# [Directions]
Render every line of the records below as a Markdown table with the columns "Row" and "Line", numbering the rows and skipping blank lines. Leave the pictures out of the table.
*** Given data ***
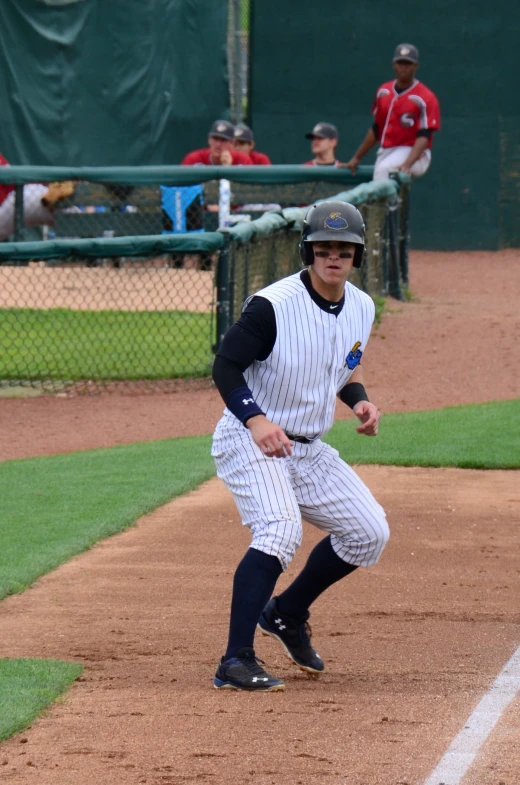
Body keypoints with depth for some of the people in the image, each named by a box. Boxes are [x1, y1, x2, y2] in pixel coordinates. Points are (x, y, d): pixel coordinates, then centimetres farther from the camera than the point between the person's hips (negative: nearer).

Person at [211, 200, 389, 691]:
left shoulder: (361, 308, 2)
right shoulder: (273, 306, -20)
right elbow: (226, 366, -20)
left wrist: (358, 400, -2)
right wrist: (257, 421, -33)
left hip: (308, 448, 8)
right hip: (248, 441, -8)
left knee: (369, 532, 6)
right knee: (280, 529, -30)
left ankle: (287, 613, 27)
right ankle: (236, 662, -32)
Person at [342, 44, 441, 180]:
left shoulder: (425, 98, -10)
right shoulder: (383, 92, 10)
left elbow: (423, 136, -18)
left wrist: (407, 164, -33)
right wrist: (356, 159, 19)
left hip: (414, 155, -6)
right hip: (385, 153, 6)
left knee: (383, 169, -34)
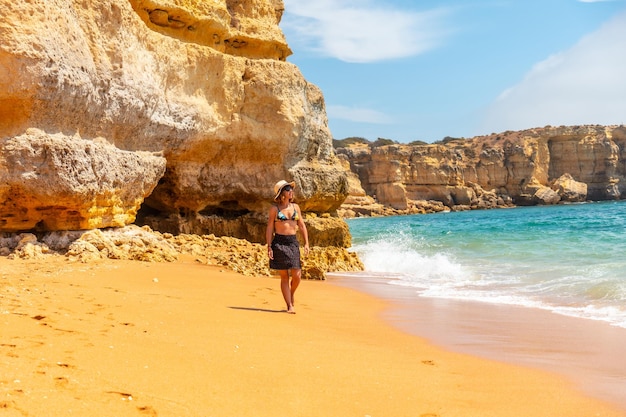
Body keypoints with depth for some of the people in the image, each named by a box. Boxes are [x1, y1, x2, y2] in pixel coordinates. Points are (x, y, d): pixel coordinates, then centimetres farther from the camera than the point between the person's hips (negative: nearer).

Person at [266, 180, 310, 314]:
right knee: (284, 276, 1)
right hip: (279, 242, -3)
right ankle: (289, 306, 7)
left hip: (293, 242, 3)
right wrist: (269, 246, -7)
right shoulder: (274, 208, 1)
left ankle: (291, 294, 27)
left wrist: (306, 243, 6)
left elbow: (302, 226, 13)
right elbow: (269, 228, 0)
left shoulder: (295, 207, 11)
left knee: (297, 275, -4)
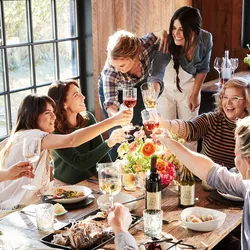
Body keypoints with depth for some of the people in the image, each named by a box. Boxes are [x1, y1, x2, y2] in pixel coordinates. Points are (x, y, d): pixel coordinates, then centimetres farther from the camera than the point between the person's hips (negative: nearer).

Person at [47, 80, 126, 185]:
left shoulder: (88, 118, -2)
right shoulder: (55, 132, -18)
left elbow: (101, 152, -1)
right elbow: (79, 163, -25)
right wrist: (109, 143, -35)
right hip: (66, 185, -6)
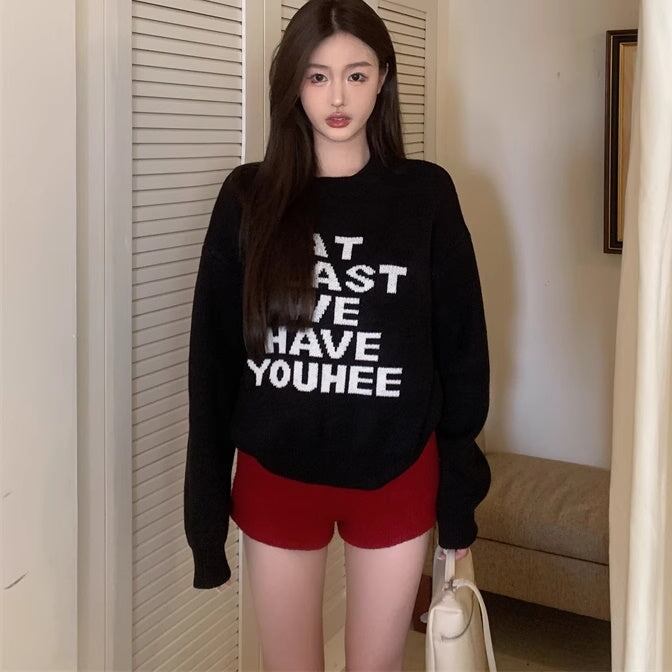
*** End of Given data ***
# [Result of this task]
| Row | Line |
|---|---|
| 1 | Body keypoints with depth for some of the people in the image, each named by a box. Boxes are [x1, y1, x2, y2] in pixel coordinates. Points are (x, y, d): pixel coordinates, then centimetres farther from the camera than the point between the person's hips (negative: nearer). |
| 2 | Person at [211, 200, 389, 691]: |
| 3 | left shoulder: (361, 308, 2) |
| 4 | right shoulder: (273, 306, -20) |
| 5 | right elbow: (226, 366, -20) |
| 6 | left wrist: (358, 400, -2) |
| 7 | right wrist: (257, 421, -33) |
| 8 | left hip: (308, 448, 8) |
| 9 | right hip: (248, 441, -8) |
| 10 | left knee: (369, 532, 6) |
| 11 | right knee: (280, 529, -30) |
| 12 | left ankle: (287, 613, 27) |
| 13 | right ankle: (236, 662, -32) |
| 14 | Person at [342, 44, 441, 180]: |
| 15 | left shoulder: (425, 98, -10) |
| 16 | right shoulder: (383, 92, 10) |
| 17 | left elbow: (423, 136, -18) |
| 18 | left wrist: (407, 164, -33) |
| 19 | right wrist: (356, 159, 19) |
| 20 | left hip: (414, 155, -6) |
| 21 | right hip: (385, 153, 6) |
| 22 | left knee: (383, 169, -34) |
| 23 | Body keypoints with depth for some of the people in the image, each named by a box. Boxes are [x1, y1, x2, y2] in pixel coordinates. Points are (x, y, d): pixel coordinates, then centimetres farther from the camera than the point between the person's hips (negative: nearer). |
| 24 | Person at [266, 180, 310, 314]: |
| 25 | right knee: (284, 276, 1) |
| 26 | right hip: (279, 242, -3) |
| 27 | right ankle: (289, 306, 7) |
| 28 | left hip: (293, 242, 3) |
| 29 | right wrist: (269, 246, -7) |
| 30 | right shoulder: (274, 208, 1) |
| 31 | left ankle: (291, 294, 27) |
| 32 | left wrist: (306, 243, 6) |
| 33 | left elbow: (302, 226, 13) |
| 34 | right elbow: (269, 228, 0) |
| 35 | left shoulder: (295, 207, 11) |
| 36 | left knee: (297, 275, -4) |
| 37 | Body keypoints with depth for some of the people in the image, each named by a box. Boxes are [x1, y1, x2, y2] in pixel coordinates. Points are (x, y, d): pixel coordinates, then centimetres farther from the camera than the point between the person's hips (negative: nearer). |
| 38 | Person at [47, 80, 126, 185]: |
| 39 | left shoulder: (88, 118, -2) |
| 40 | right shoulder: (55, 132, -18) |
| 41 | left elbow: (101, 152, -1) |
| 42 | right elbow: (79, 163, -25) |
| 43 | right wrist: (109, 143, -35) |
| 44 | right hip: (66, 185, -6) |